Desde Hollywood Buñuel recaló en Nueva York, cuidad que le fascinaba y en la que logró un trabajo en el Museo de Arte Moderno. Y como le vino ese golpe de suerte (uno de tantos en su agitada vida), pronto llegó la nueva fatalidad. Salvador Dalí, fascista confeso, había publicado La vida secreta de salvador Dalí, librito infecto en el que acusaba a su “amigo” Buñuel de ateo, que en aquellos Estados Unidos era peor que decir que era comunista, cosa que Buñuel también fue. Por culpa de Dalí, ser corrompido y al que mete un buen repaso en su memorias, Buñuel se quedó en la calle con dos niños, una mujer y 43 años.

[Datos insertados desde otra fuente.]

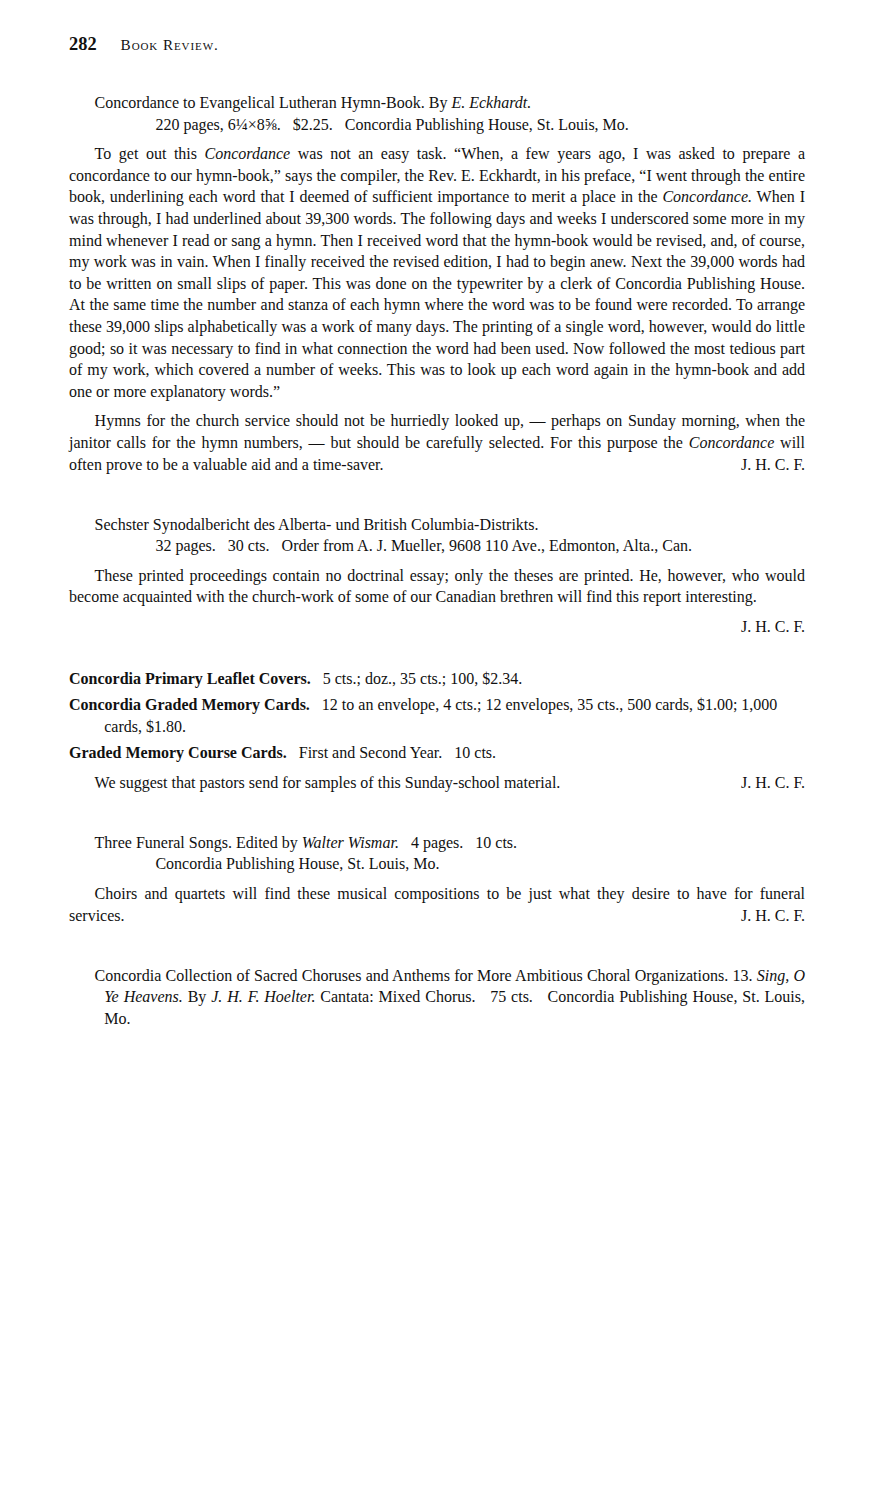282 Book Review.
Concordance to Evangelical Lutheran Hymn-Book. By E. Eckhardt. 220 pages, 6¼×8⅝. $2.25. Concordia Publishing House, St. Louis, Mo.
To get out this Concordance was not an easy task. “When, a few years ago, I was asked to prepare a concordance to our hymn-book,” says the compiler, the Rev. E. Eckhardt, in his preface, “I went through the entire book, underlining each word that I deemed of sufficient importance to merit a place in the Concordance. When I was through, I had underlined about 39,300 words. The following days and weeks I underscored some more in my mind whenever I read or sang a hymn. Then I received word that the hymn-book would be revised, and, of course, my work was in vain. When I finally received the revised edition, I had to begin anew. Next the 39,000 words had to be written on small slips of paper. This was done on the typewriter by a clerk of Concordia Publishing House. At the same time the number and stanza of each hymn where the word was to be found were recorded. To arrange these 39,000 slips alphabetically was a work of many days. The printing of a single word, however, would do little good; so it was necessary to find in what connection the word had been used. Now followed the most tedious part of my work, which covered a number of weeks. This was to look up each word again in the hymn-book and add one or more explanatory words.”
Hymns for the church service should not be hurriedly looked up, — perhaps on Sunday morning, when the janitor calls for the hymn numbers, — but should be carefully selected. For this purpose the Concordance will often prove to be a valuable aid and a time-saver. J. H. C. F.
Sechster Synodalbericht des Alberta- und British Columbia-Distrikts. 32 pages. 30 cts. Order from A. J. Mueller, 9608 110 Ave., Edmonton, Alta., Can.
These printed proceedings contain no doctrinal essay; only the theses are printed. He, however, who would become acquainted with the church-work of some of our Canadian brethren will find this report interesting.
J. H. C. F.
Concordia Primary Leaflet Covers. 5 cts.; doz., 35 cts.; 100, $2.34.
Concordia Graded Memory Cards. 12 to an envelope, 4 cts.; 12 envelopes, 35 cts., 500 cards, $1.00; 1,000 cards, $1.80.
Graded Memory Course Cards. First and Second Year. 10 cts.
We suggest that pastors send for samples of this Sunday-school material. J. H. C. F.
Three Funeral Songs. Edited by Walter Wismar. 4 pages. 10 cts. Concordia Publishing House, St. Louis, Mo.
Choirs and quartets will find these musical compositions to be just what they desire to have for funeral services. J. H. C. F.
Concordia Collection of Sacred Choruses and Anthems for More Ambitious Choral Organizations. 13. Sing, O Ye Heavens. By J. H. F. Hoelter. Cantata: Mixed Chorus. 75 cts. Concordia Publishing House, St. Louis, Mo.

Pero a pesar de todo lo sufrido, el director de Los olvidados guardó siempre un buen recuerdo de la meca del cine. Lo confiesa así en sus memorias: “Vendí mi coche a la esposa de Edgar Neville. Me llevaba un recuerdo maravilloso. Recuerdo los olores de la primavera en Laurel Canyon, el restaurante italiano en el que bebíamos el vino en tazas de café, los policías que un día me detuvieron para ver si llevaba alcohol en el coche y luego me acompañaron a casa porque había perdido. Cuando me acuerdo de mis amigos, de aquella vida tan distinta, de la cordialidad y la inocencia estadounidense, siento emoción”.
En el fondo Buñuel nunca pudo hacer carrera en Holywood porque el sistema de estudios le parecía demencial. En sus memorias dice que no lamenta no haber hecho cine en Hollywood, algo que me recordó Jean-Claude Carrière, coautor de Mi último suspiro y al que conocí en París. Allí el guionista de El discreto encanto de la burguesía me recordó la famosa anécdota en la que el director Nicholas Ray le preguntó a Buñuel cómo podía hacer películas tan libres con tan poco presupuesto. Buñuel le contestó: “Es usted un director célebre, acaba de rodar una película por 5 millones. Ruede ahora una de 400.000 y verá por sí mismo la diferencia”. Asombrado y casi escandalizado, Ray contestó: “¡Ni pensarlo! Si lo hiciera todo Hollywood pensaría que estoy en decadencia, estaría perdido”.
Aprovechen estos días de confinamiento para releer las memorias de Buñuel si las tienen. Y si no cómprenlas online. No se arrepentirán.